Discovery Sciences, a department at AstraZeneca´s research unit in Mölndal just south of Gothenburg, has grown in importance during recent years.
Its goal is to discover compounds for disease treatment that are based on new knowledge of the human genome, cell structures and human proteins. A research effort that is extremely complex and technically demanding. In this respect collaboration across functional and geographic boundaries is a key enabler. “Success will only come our way if we can combine internal collaboration across our research units with external partnerships at regional, national and global levels,” says Peter Nyström, Site Manager at AstraZeneca in Mölndal.
X-ray diffraction of membrane bound proteins. Sounds complicated? Well, that’s exactly what it is. The barely understandable words are never the less an important motivator to AstraZeneca’s focus on Discovery Sciences. It all boils down to identify and understand how different compounds bind to proteins present at the surface of cells in the human body to discover new cures to our diseases. The research represents the fundamental and most basic part of the emerging possibility to produce new medicines that can enhance the future for millions of patients.
AstraZeneca in Mölndal employs about 170 researchers at Discovery Sciences, many from Sweden but also a whole range of scientists from abroad covering a number of different nationalities. The researchers we meet are a typical example: Niek Dekker, the Netherlands, Stefan Geschwindner, Germany and Margareta Ek, Sweden. All three are aiming to find the molecules that can influence human cells and deliver better cure for severe pain, life threatening obesity and lung ailments such as COPD (Chronic Obstructive Pulmonary Disease).
A more open approach
“A lot has happened in recent years that’s dramatically has brought this kind of science forward. But at the same time tools and techniques have become so extremely complicated that we at AstraZeneca now has to work by open processes and collaborate, with other companies, and with the academic world,” says Stefan Geschwindner. A good example of this is in the research of proteins that bound to our cells protective outer
membrane. Cell surfaces are filled with a vast number of receptors at which substances coupled to proteins can be fed into the cell itself and affect the way it operates. Today this is an unbeatable way to introduce drugs that will work exactly where they should. But how will one find the right proteins that will administer the right drugs? “We obviously start from the problems that the patients in healthcare experience. The concrete ideas then stems from scientists, practicing doctors – and from large databases of potential medicinal substances that the company has sampled during many years,” says Margareta Ek.

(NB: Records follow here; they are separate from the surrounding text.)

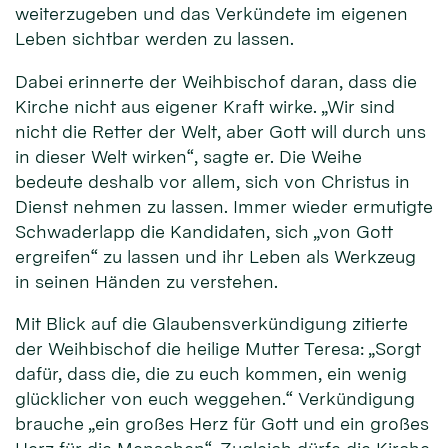
weiterzugeben und das Verkündete im eigenen
Leben sichtbar werden zu lassen.
Dabei erinnerte der Weihbischof daran, dass die
Kirche nicht aus eigener Kraft wirke. „Wir sind
nicht die Retter der Welt, aber Gott will durch uns
in dieser Welt wirken“, sagte er. Die Weihe
bedeute deshalb vor allem, sich von Christus in
Dienst nehmen zu lassen. Immer wieder ermutigte
Schwaderlapp die Kandidaten, sich „von Gott
ergreifen“ zu lassen und ihr Leben als Werkzeug
in seinen Händen zu verstehen.
Mit Blick auf die Glaubensverkündigung zitierte
der Weihbischof die heilige Mutter Teresa: „Sorgt
dafür, dass die, die zu euch kommen, ein wenig
glücklicher von euch weggehen.“ Verkündigung
brauche „ein großes Herz für Gott und ein großes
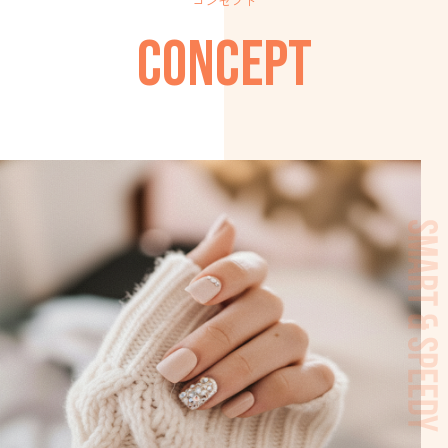
コンセプト
CONCEPT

Particle accelerators sometimes do the job
In short the scientists try to determine the exact structure of the proteins found. They crystallize the compound together with the target protein and then expose these crystals to high intensity X-ray diffraction to be able to solve the three dimensional structure. Knowing
how a compound binds to its target protein is an enormous help in the further optimization of such a compound to a novel candidate drug.
Although AstraZeneca in Mölndal do have advanced X-ray detectors, these do not always manage to produce the energy levels that fully enable them to “see” the details of the protein structures.
“If this problem occurs we collaborate with the ESRF in Grenoble, France, and apply their gigantic particle accelerator for the job,” says Niek Dekker.
The future spells collaboration
There are also plenty of partners closer to home than Grenoble and other parts of the world. The Gothenburg region provides many opportunities. For example; Chalmers University of Technology, Sahlgrenska University Hospital and the University of Gothenburg; all are close collaborators to AstraZeneca. Stefan Geschwindner tells us:
“In collaboration with Chalmers Innovation we are for example eveloping methods to achieve higher concentrations of cell binding proteins and, in principle, we will be able to identify only a single protein binding molecule at a time, giving us more exact measurements”.
Another example is the collaboration with the University of Gothenburg, together with ten other laboratories in Europe, where the aim is to develop new computerized analysis methods providing a better way to identify the cell membrane binding protein structures.
An additional objective for AstraZeneca in Mölndal is to open its corporate databases, containing research results of a vast number of substances, to researchers from many universities. “We are convinced that collaboration is the key promoter to achieve a successful delivery of new medicines in our increasingly complex world of research,” says Site Manager Peter Nyström.